However, the durability of the right’s ideological formula is a weakness as well as a strength. It forces conservatives in power to contradict their rhetoric on almost a daily basis. How else can they curse Obamacare as “socialist,” a program that requires most Americans to buy private insurance while praising and funding Medicare and Social Security, the largest and sturdiest pillars of the welfare state? How else can they call, as Cruz did last week, for a future of liberty in which “government regulators and tax collectors are kept at bay” but demand regular budget increases for the military and the rest of the national security apparatus—probably the most heavily regulated, and certainly the most secretive, arm of the federal government?

Veteran politicians on the right understand that the public is guilty of the same type of hypocrisy. As two wise political scientists put it back in 1967, most American voters are “ideological conservatives but operational liberals.” They dislike “big” government but support, and often depend on, any government program that directly benefits them.

But in their hypocrisy, powerful conservatives are pandering to this schizoid attitude instead of facing up to problems such as global warming and income inequality that require smart regulation and at least a modest redistribution of wealth. They don’t really attempt to limit government as much as they try to limit programs that don’t help their core voters or key donors.

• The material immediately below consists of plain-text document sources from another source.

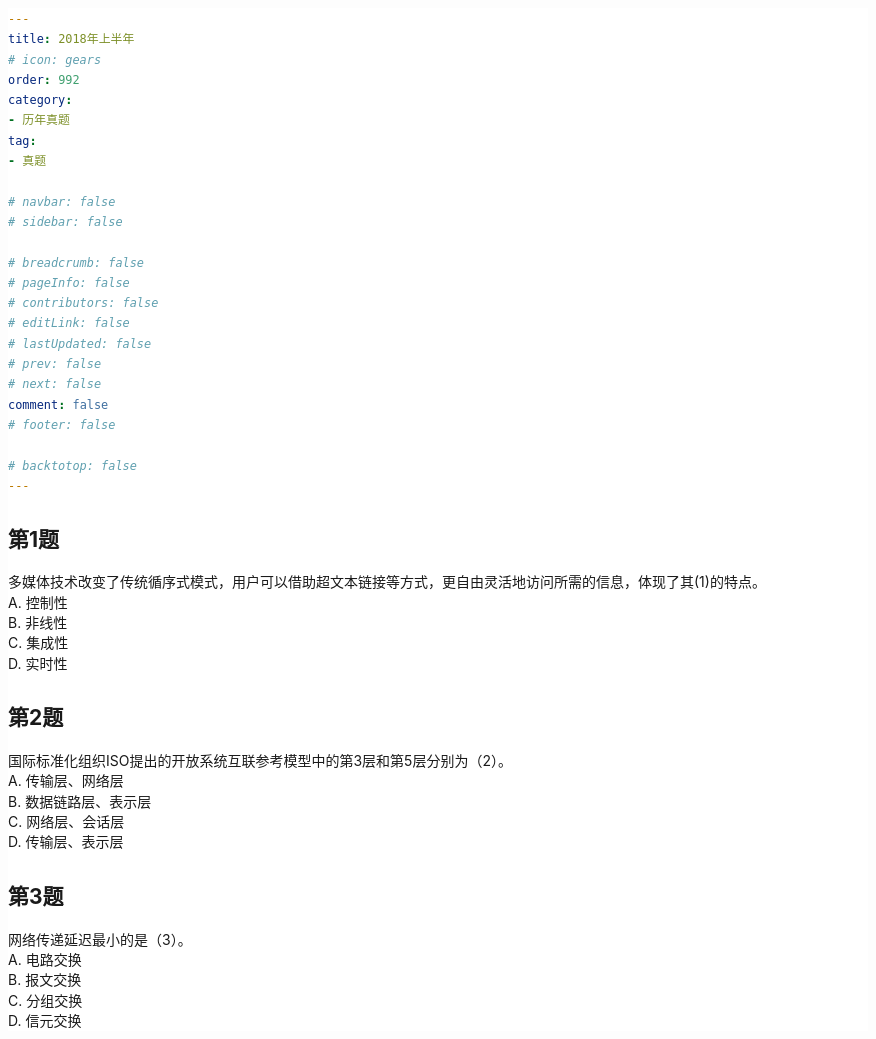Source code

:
 ```yaml
---  
title: 2018年上半年  
# icon: gears  
order: 992  
category:  
- 历年真题  
tag:  
- 真题  
  
# navbar: false  
# sidebar: false  
  
# breadcrumb: false  
# pageInfo: false  
# contributors: false  
# editLink: false  
# lastUpdated: false  
# prev: false  
# next: false  
comment: false  
# footer: false  
  
# backtotop: false  
---  
```

## 第1题 ##

多媒体技术改变了传统循序式模式，用户可以借助超文本链接等方式，更自由灵活地访问所需的信息，体现了其(1)的特点。  
A. 控制性  
B. 非线性  
C. 集成性  
D. 实时性  


## 第2题 ##

国际标准化组织ISO提出的开放系统互联参考模型中的第3层和第5层分别为（2）。  
A. 传输层、网络层  
B. 数据链路层、表示层  
C. 网络层、会话层  
D. 传输层、表示层  


## 第3题 ##

网络传递延迟最小的是（3）。  
A. 电路交换  
B. 报文交换  
C. 分组交换  
D. 信元交换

Compared with Cruz and his fellow 2016 hopefuls, Goldwater was actually a model of consistency in 1964: He opposed Medicare, wanted to make Social Security a voluntary program, and voted against the Civil Rights Act because it gave the federal government the power to ban racial discrimination by employers, hotels, and restaurants. He wasn’t a racist, but he thought such power should be left to the states. But then as a man of steadfast principle, he knew something that no Republican who is now or will soon be campaigning for the White House believes: Goldwater knew he was going to lose.